Second, a person acting in their role as an “associated person” of a company or partnership facilitated that act. An “associated person” is deliberately very broad. It includes all employees of the business, but may also extend to contractors, agents, suppliers or subsidiaries.
Finally, it has to be established that the organisation failed to prevent this “associated person” from committing the tax evasion. It is, however, important to note that there must be an intention or knowledge of wrongdoing on the part of the associated person – anything unintentional or negligent won’t be included within the scope of the legislation.
If an offence is found to have been committed, there is only one defence: a business had “reasonable prevention procedures” in place. These must be proportionate to the risk level faced and based around the six core principles of: risk assessment, proportionality, top-level commitment, due diligence, communication and training, as well as monitoring and review.
HMRC has made it clear that businesses can’t rely on their existing procedures – tax evasion facilitation risk must be evidently considered separately and documented. The UK Government has also said that it accepts some procedures will take time to roll out; but they do expect implementation to be quick and a plan set out, focussed on the major risks and backed by a clear timeframe.

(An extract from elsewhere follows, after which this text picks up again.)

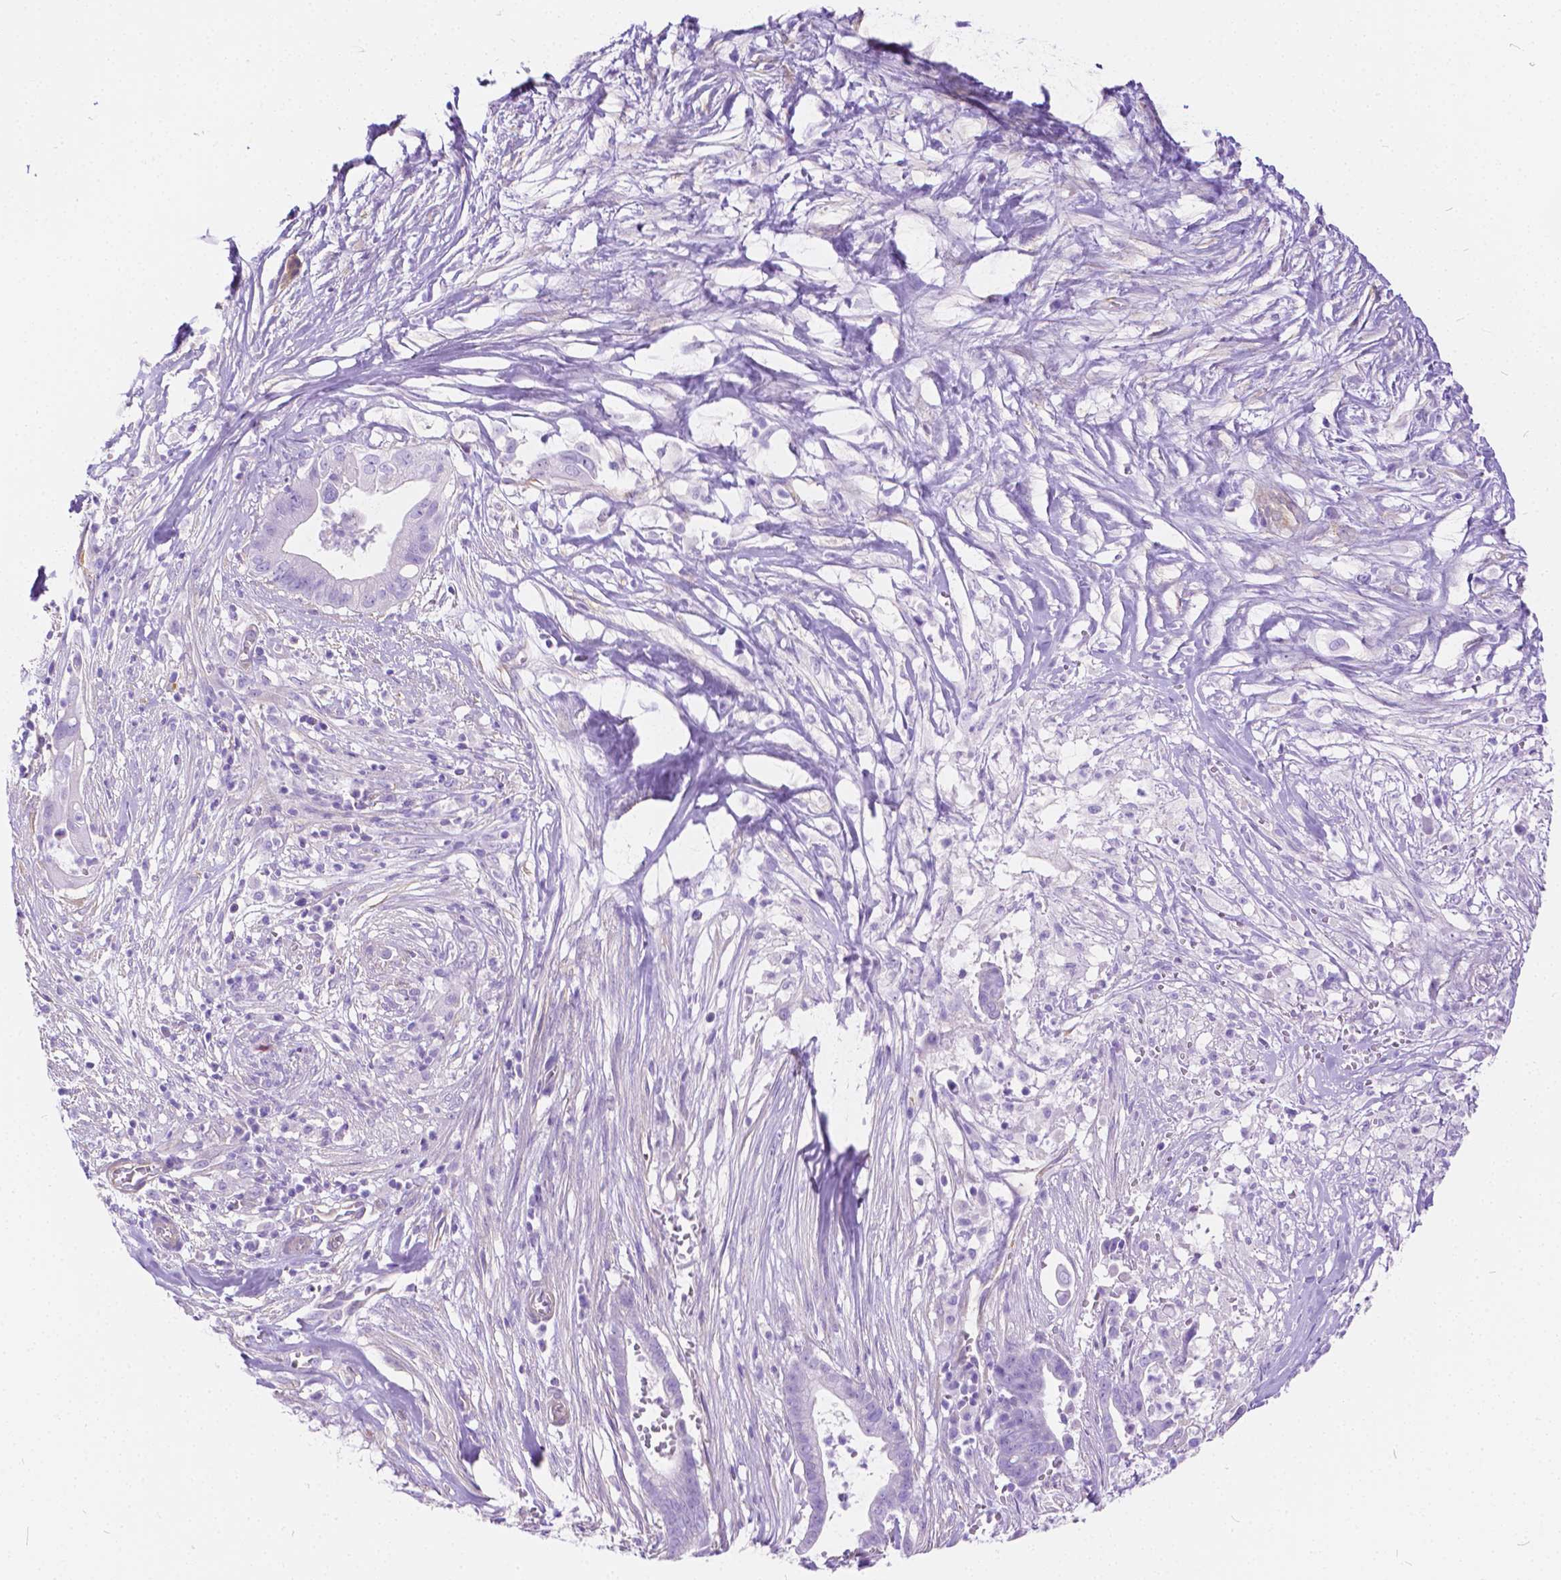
{"staining": {"intensity": "negative", "quantity": "none", "location": "none"}, "tissue": "pancreatic cancer", "cell_type": "Tumor cells", "image_type": "cancer", "snomed": [{"axis": "morphology", "description": "Adenocarcinoma, NOS"}, {"axis": "topography", "description": "Pancreas"}], "caption": "Immunohistochemistry of pancreatic cancer (adenocarcinoma) displays no staining in tumor cells.", "gene": "CHRM1", "patient": {"sex": "male", "age": 61}}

The last decade or so has shown that breaching these codes comes with the risk of reputational damage. Businesses also need to be aware that unlimited financial penalties and criminal sanctions could also be levied against anyone caught on the wrong side of these changes.
The upshot is that all types of organisations need to undertake a risk assessment ahead of September 30 – not just large multinationals, but smaller businesses too. On the face of it, the shift of emphasis in the legislation may seem slight, but it could have significant consequences for entire businesses – not just a few individuals within them.